Martin, du sagtest mal, Geburtsfisteln hängen auch mit der Stellung der Frau in der Gesellschaft zusammen. Warum?
Die Wichtigkeit, welche die Gesellschaft und der Staat der Geburtshilfe beimessen, bringt die Stellung und den Wert der Frauen in dieser Gesellschaft zum Ausdruck. Wenn Dorfgemeinschaften zögern, bis sie Geld zusammenlegen, um einer Frau unter der Geburt einen Transport ins Spital zu ermöglichen – und wenn dort der Arzt dann sagt, er mache nur einen Kaiserschnitt, wenn er noch mehr Geld erhalte –, zeigt das, was das Leben einer Frau Wert ist.
Heute versucht Women’s Hope vermehrt, die gesellschaftliche Position von Frauen zu stärken. Wie geht ihr dies an?
Noemi: Dieses Vorhaben ist äusserst komplex und langwierig. Unsere Ansätze sind heute sicher vielfältiger, und wir können Themen von verschiedenen Seiten her angehen, unter anderem, weil wir mehr Mittel zur Verfügung haben. Wir legen beispielsweise einen grossen Fokus auf Sensibilisierungsarbeit, beziehen möglichst auch die Männer in unsere Arbeit ein und nehmen sie in die Verantwortung. Wir versuchen zudem, auf der strukturellen Ebene Änderungen zu erzielen.
Was heisst das genau?
Frauen zu operieren und Gesundheitsinstitutionen zu stärken, ist wichtig. Aber wir müssen auch andere Stakeholder adressieren.
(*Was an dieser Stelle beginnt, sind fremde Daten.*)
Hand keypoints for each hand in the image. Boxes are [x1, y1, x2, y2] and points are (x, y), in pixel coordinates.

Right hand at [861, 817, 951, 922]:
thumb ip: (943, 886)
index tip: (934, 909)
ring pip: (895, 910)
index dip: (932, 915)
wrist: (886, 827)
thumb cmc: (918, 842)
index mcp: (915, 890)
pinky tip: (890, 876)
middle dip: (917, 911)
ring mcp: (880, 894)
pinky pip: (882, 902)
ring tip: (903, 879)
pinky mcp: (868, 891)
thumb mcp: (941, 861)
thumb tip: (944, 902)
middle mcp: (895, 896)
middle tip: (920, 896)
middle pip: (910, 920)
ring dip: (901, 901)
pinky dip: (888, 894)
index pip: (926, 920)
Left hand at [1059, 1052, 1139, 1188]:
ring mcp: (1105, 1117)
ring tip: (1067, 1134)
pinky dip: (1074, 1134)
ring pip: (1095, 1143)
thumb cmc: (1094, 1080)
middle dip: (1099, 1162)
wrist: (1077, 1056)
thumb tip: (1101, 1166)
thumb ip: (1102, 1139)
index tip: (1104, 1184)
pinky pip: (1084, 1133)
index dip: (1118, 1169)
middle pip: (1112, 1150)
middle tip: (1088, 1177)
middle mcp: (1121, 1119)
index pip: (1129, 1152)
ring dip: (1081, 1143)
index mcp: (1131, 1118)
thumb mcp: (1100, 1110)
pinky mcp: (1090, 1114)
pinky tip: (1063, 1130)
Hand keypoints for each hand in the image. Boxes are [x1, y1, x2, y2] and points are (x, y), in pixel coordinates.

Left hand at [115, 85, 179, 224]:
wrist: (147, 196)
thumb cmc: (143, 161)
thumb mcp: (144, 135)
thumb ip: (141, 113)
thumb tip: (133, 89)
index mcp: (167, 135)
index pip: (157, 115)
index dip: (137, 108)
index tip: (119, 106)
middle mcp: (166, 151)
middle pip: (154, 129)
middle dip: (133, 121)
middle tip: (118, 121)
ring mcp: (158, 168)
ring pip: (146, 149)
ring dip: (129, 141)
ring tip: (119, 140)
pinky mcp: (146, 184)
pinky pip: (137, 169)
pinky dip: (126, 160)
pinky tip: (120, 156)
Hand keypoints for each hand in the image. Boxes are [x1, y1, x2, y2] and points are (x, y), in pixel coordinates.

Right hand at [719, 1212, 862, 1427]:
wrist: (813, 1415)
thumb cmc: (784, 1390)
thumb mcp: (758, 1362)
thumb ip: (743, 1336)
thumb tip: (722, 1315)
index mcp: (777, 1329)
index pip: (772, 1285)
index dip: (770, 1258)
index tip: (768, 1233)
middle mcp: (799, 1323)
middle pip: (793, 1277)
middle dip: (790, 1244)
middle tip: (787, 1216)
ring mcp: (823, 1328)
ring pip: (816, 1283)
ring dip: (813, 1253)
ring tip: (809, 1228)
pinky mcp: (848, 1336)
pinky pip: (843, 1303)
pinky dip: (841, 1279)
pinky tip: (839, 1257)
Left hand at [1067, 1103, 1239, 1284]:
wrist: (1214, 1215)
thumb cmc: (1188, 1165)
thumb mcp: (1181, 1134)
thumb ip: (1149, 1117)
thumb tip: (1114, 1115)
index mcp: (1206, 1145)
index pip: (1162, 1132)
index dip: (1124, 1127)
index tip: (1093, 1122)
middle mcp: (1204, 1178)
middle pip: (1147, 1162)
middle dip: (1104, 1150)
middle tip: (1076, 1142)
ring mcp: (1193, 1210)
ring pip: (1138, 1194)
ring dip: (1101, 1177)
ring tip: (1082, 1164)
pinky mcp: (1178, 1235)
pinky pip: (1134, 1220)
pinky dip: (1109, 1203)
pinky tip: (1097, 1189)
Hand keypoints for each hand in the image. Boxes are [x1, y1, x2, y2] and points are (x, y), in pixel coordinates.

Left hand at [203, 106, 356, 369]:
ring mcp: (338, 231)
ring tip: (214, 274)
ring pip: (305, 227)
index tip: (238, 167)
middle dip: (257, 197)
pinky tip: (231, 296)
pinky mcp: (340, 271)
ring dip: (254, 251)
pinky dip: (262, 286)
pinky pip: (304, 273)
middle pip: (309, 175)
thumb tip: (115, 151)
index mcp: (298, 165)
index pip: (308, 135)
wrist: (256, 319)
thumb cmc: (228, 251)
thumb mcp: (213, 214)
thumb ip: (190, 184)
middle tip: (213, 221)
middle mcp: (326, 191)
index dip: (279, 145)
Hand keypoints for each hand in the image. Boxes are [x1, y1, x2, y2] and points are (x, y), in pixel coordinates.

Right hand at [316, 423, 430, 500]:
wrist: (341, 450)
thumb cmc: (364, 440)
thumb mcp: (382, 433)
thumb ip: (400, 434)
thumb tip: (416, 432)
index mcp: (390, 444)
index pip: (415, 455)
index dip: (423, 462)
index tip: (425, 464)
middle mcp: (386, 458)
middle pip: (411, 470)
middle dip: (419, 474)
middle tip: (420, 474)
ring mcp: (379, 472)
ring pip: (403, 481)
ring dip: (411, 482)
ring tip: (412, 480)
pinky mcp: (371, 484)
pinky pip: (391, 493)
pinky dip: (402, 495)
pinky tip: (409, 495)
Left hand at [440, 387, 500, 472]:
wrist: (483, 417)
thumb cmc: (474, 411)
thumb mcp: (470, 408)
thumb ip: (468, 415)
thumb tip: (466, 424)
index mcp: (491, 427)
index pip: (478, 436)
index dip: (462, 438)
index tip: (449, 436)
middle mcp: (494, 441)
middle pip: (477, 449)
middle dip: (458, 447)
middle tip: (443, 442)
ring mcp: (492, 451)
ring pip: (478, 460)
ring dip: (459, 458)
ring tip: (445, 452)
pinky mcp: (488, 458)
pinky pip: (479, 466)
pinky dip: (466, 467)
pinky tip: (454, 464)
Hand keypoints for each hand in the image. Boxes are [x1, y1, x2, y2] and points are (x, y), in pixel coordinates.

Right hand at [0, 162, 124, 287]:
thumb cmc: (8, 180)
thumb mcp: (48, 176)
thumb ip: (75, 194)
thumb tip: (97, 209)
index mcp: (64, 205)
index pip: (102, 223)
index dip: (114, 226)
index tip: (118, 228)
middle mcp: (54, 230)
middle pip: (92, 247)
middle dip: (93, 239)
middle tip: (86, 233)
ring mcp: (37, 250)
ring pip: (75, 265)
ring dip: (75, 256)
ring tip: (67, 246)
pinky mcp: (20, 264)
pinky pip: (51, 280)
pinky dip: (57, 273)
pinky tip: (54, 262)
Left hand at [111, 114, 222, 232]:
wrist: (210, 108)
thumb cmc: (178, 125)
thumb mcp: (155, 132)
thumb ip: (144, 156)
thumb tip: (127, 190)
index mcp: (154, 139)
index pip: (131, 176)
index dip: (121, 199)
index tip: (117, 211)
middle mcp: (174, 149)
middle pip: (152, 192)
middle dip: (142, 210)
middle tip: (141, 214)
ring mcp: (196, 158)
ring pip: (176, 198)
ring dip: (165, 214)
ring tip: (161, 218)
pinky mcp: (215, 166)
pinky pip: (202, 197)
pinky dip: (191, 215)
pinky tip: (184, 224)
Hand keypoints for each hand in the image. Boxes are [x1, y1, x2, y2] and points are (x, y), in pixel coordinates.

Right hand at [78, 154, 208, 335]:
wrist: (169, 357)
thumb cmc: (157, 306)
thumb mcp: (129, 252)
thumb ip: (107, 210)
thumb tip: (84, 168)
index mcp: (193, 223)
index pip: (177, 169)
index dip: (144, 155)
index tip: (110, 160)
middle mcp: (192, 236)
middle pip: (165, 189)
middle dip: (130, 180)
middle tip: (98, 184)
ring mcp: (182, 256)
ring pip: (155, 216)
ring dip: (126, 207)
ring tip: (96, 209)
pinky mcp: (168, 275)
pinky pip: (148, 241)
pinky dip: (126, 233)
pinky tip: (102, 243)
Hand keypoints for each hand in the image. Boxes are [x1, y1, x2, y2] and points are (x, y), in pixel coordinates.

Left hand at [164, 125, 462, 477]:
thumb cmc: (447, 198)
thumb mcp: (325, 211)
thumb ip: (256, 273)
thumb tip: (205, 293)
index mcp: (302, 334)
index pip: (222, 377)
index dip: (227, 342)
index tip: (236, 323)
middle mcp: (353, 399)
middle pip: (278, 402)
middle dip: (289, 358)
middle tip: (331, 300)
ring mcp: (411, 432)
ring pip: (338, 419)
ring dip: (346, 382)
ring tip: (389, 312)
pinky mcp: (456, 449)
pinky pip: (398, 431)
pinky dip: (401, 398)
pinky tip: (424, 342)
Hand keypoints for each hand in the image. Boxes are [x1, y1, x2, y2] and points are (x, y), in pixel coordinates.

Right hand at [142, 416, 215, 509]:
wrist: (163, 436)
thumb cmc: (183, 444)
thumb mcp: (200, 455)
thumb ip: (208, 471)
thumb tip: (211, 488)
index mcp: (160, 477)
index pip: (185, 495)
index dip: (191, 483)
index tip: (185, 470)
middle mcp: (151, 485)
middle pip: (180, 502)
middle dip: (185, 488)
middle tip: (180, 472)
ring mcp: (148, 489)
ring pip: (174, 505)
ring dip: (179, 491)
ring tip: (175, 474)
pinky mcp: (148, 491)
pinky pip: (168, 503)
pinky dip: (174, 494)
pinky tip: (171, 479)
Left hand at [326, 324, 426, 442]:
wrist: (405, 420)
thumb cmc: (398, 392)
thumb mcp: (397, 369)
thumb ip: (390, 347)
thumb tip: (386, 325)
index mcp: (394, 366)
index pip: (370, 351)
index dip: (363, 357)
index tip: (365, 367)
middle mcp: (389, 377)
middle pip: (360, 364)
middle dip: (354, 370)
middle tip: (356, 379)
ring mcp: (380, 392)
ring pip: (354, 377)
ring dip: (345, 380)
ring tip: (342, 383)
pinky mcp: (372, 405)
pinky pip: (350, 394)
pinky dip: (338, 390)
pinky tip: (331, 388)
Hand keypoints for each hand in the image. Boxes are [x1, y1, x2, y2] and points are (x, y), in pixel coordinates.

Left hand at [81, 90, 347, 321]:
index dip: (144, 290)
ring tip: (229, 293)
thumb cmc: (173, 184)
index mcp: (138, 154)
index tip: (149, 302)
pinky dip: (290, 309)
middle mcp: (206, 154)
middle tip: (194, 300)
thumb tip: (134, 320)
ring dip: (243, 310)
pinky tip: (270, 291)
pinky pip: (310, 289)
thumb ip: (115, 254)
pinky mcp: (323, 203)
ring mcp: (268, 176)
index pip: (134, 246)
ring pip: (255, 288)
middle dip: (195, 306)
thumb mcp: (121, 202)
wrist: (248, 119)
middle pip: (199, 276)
Die Regierung im Tschad hat beispielsweise auf dem Papier hehre Pläne, die Realität sieht ganz anders aus. Also suchen wir mit der Lokalregierung das Gespräch. Wir vereinbaren etwa, dass nicht nur wir etwas leisten, sondern auch der Staat etwas beiträgt. So nehmen wir ihn in die Verantwortung. In Afghanistan etwa sind Verhandlungen mit den lokalen Autoritäten momentan eminent wichtig. Nur so konnte die zumindest minime Freiheit ausbedungen werden, dass Frauen weiterhin im Gesundheitsbereich arbeiten dürfen.
Welche Rolle spielen die lokalen Partner dabei?
Die wichtigste überhaupt. Sie sind vor Ort, kennen den Kontext, können sich darin bewegen. Für die Nachhaltigkeit der Projekte sind sie unverzichtbar.